Director Christopher Wray has named Stephen C. Laycock as the executive assistant director of the FBI’s Intelligence Branch. Most recently, he served as the assistant director of the Directorate of Intelligence.
In his new position, Mr. Laycock is the strategic leader of the FBI Intelligence Program, responsible for overseeing the FBI’s intelligence strategy, resources, policies, and functions. The Intelligence Branch includes the Directorate of Intelligence, the Office of Partner Engagement, and the Office of Private Sector.
Mr. Laycock joined the FBI in 1992 as a physical science technician in the Firearms and Toolmarks Unit of the FBI Laboratory Division. He became a special agent in 1995 and was assigned to the San Francisco Field Office, where he worked counterintelligence and Asian organized crime cases. He also served on San Francisco’s Evidence Response Team and SWAT team and as the FBI’s liaison to three Department of Energy national laboratories.
Mr. Laycock was promoted to a position in the Counterintelligence Division at FBI Headquarters in 2003, where he worked Chinese and Taiwanese weapons of mass destruction proliferation matters. In 2005, he transferred to the Critical Incident Response Group’s Crisis Management Unit. He was promoted to a unit chief in the Counterintelligence Division in 2006.

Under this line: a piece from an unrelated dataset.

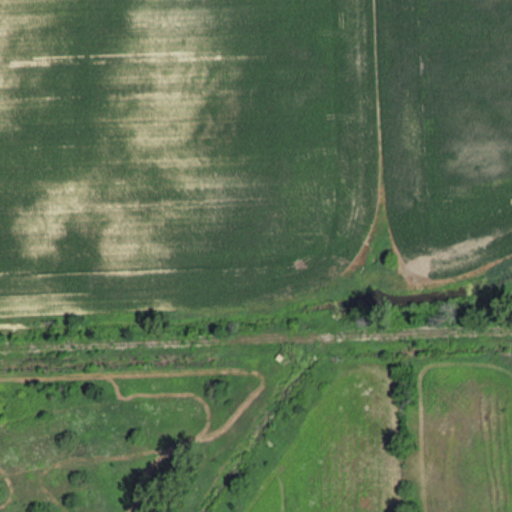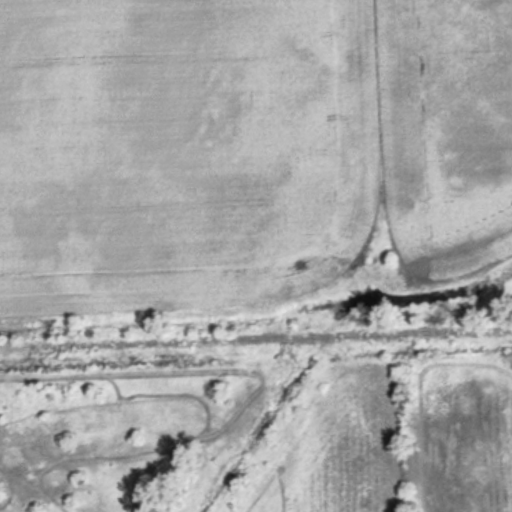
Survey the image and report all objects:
railway: (256, 338)
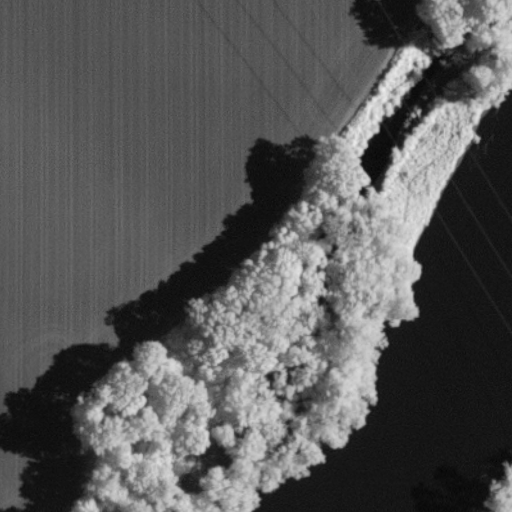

Mr. Laycock returned to the field in 2008 as a supervisory special agent in the Norfolk Field Office in Virginia, working cyber national security and counterintelligence matters. He was promoted to assistant special agent in charge of the Richmond Field Office in 2013, overseeing national security, intelligence, and administrative matters.
In 2015, Mr. Laycock was promoted to section chief of the Counterintelligence Division’s Eurasian Section and to special agent in charge of the Counterintelligence Division in the Washington Field Office in 2017. Mr. Laycock was named assistant director of the Directorate of Intelligence in 2018.
Mr. Laycock earned a degree from Virginia Tech and holds several professional certificates.